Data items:
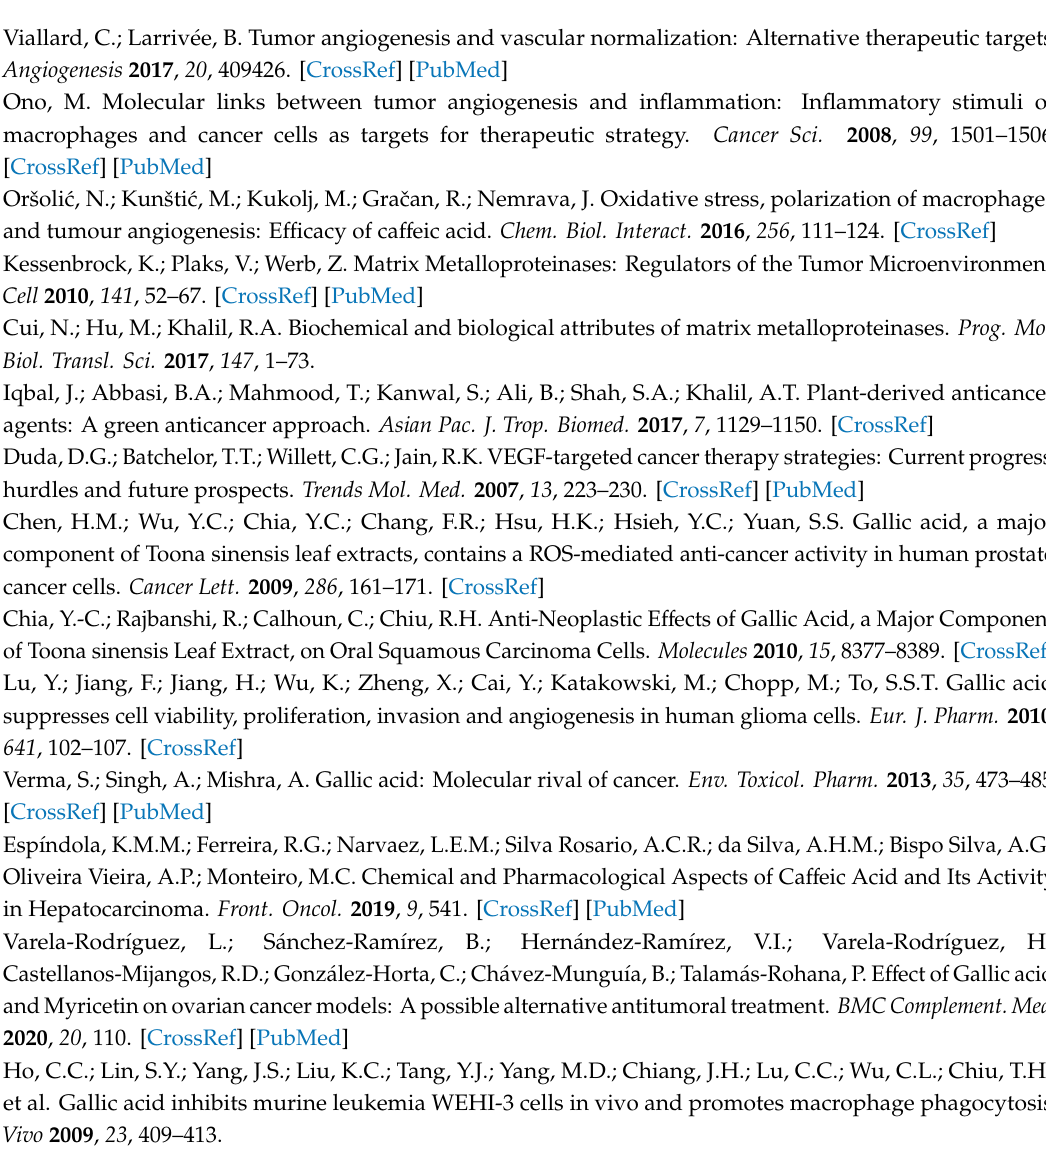
Supplementary Materials: The following are available online. Figure S1: E ff ect of GA and CA on body weight change (%) of mice bearing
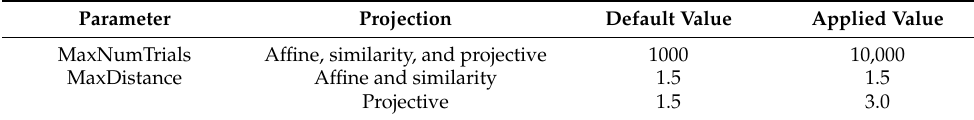
Table 4. Default and applied values of two parameters of the estimateGeometricTransform function used in this study. Parameter Projection Default Value Applied Value MaxNumTrials Affine, similarity, and projective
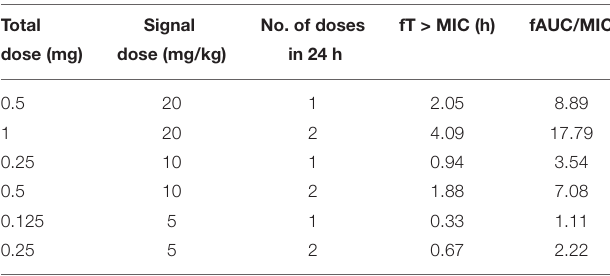
TABLE 1 | Treatment regimens and resulting PK/PD parameters for S. aureus E48 in the mouse peritonitis study. Total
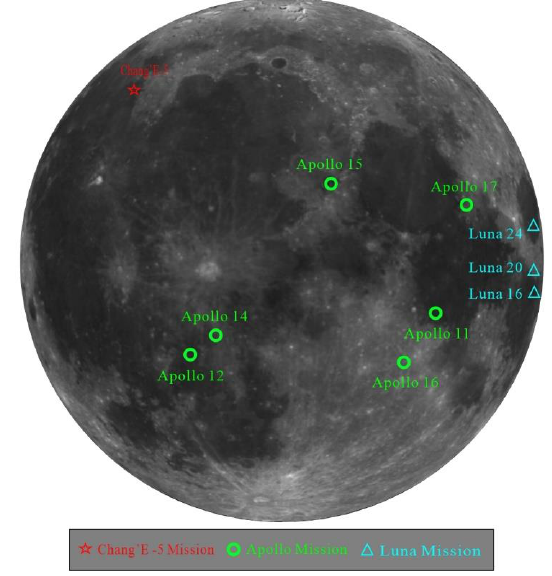
Figure 1. The landing sites of Apollo, Luna, and Chang’E-5 missions. Table 2. The counts of analyzed records collected in this paper from each mission with other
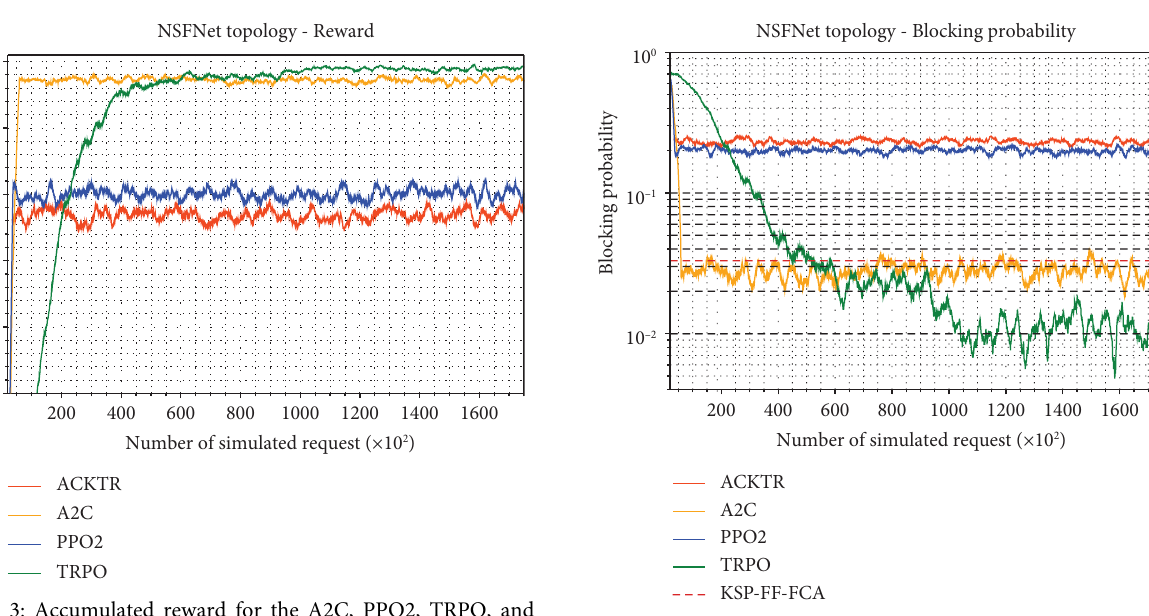
Figure 5: Blocking probability for A2C, PPO2, TRPO, and ACKTR in NSFNet Topology.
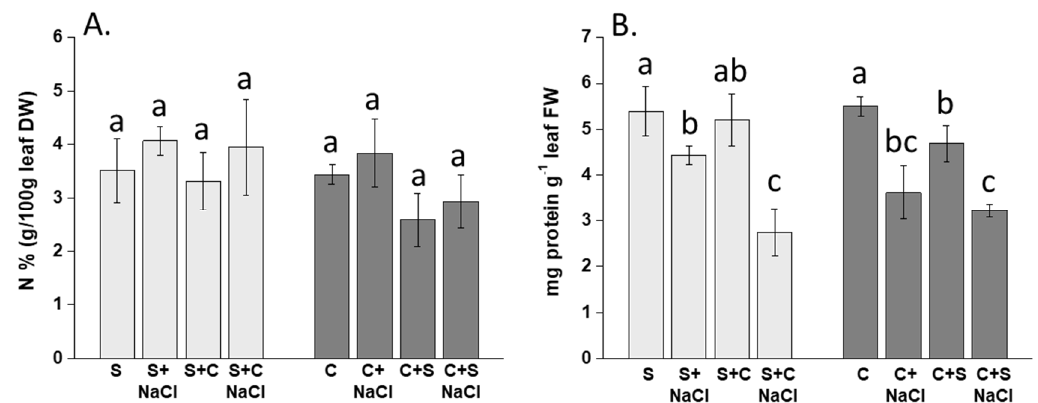
Figure 5. ( A ) Percentage of N in dried leaves of soybean and C. album , treated and nontreated with NaCl. ( B ) Protein content per gram of leaf fresh weight (FW) of soybean and C. album , treated and nontreated with NaCl. Different letters within each group of bars indicate significant differences at p < 0.05, n = 3. S = soybean; C = C. album . The experiment was replicated twice, and only data from one representative experiment are shown.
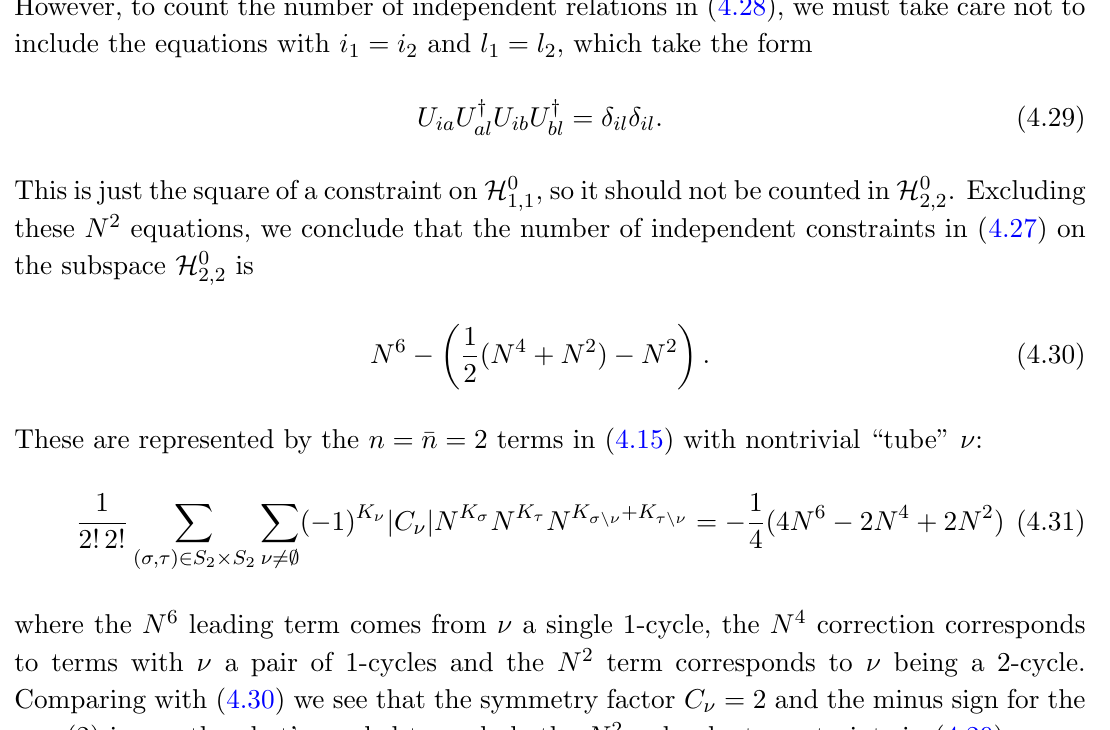
IJ U y KL . The diagram in the obtained by contracting a pair of right KL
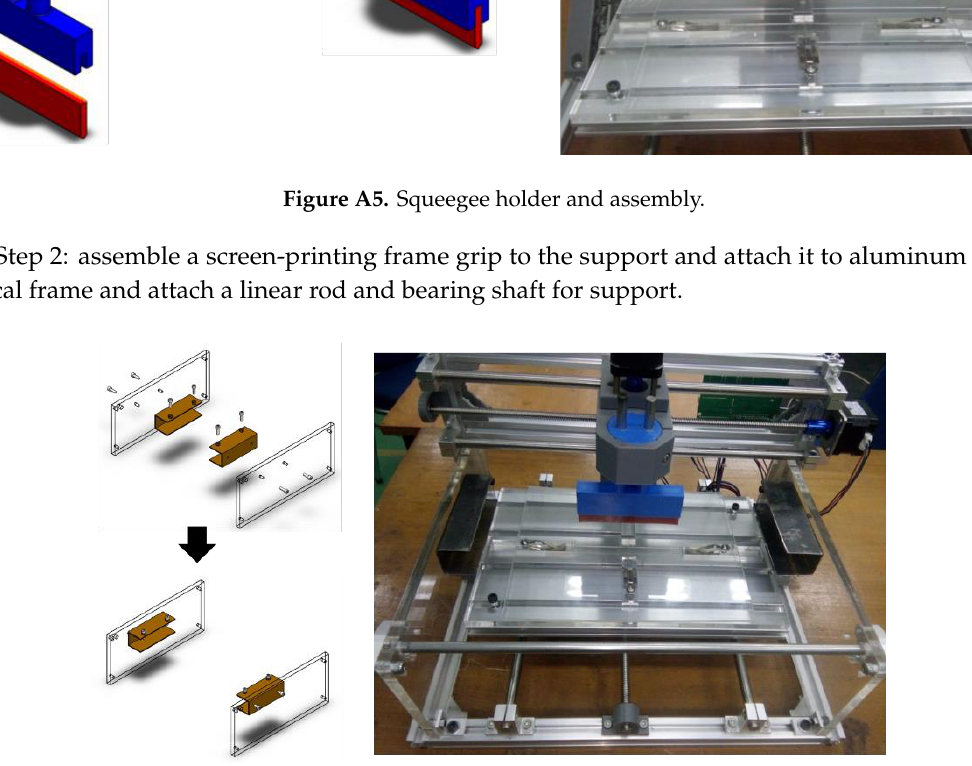
Figure A6. Vertical frames fitted on the existing computer numerical controlled (CNC) machine frame.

## WHAT YOU SHOULD DO:
Set down all of the entries exactly. Leave the pictures out.

## ANSWER AREA:
Supplementary Materials: The following are available online. Figure S1: E ff ect of GA and CA on body weight change (%) of mice bearing
Table 4. Default and applied values of two parameters of the estimateGeometricTransform function used in this study. Parameter Projection Default Value Applied Value MaxNumTrials Affine, similarity, and projective
TABLE 1 | Treatment regimens and resulting PK/PD parameters for S. aureus E48 in the mouse peritonitis study. Total
Figure 1. The landing sites of Apollo, Luna, and Chang’E-5 missions. Table 2. The counts of analyzed records collected in this paper from each mission with other
Figure 5: Blocking probability for A2C, PPO2, TRPO, and ACKTR in NSFNet Topology.
Figure 5. ( A ) Percentage of N in dried leaves of soybean and C. album , treated and nontreated with NaCl. ( B ) Protein content per gram of leaf fresh weight (FW) of soybean and C. album , treated and nontreated with NaCl. Different letters within each group of bars indicate significant differences at p < 0.05, n = 3. S = soybean; C = C. album . The experiment was replicated twice, and only data from one representative experiment are shown.
IJ U y KL . The diagram in the obtained by contracting a pair of right KL
Figure A6. Vertical frames fitted on the existing computer numerical controlled (CNC) machine frame.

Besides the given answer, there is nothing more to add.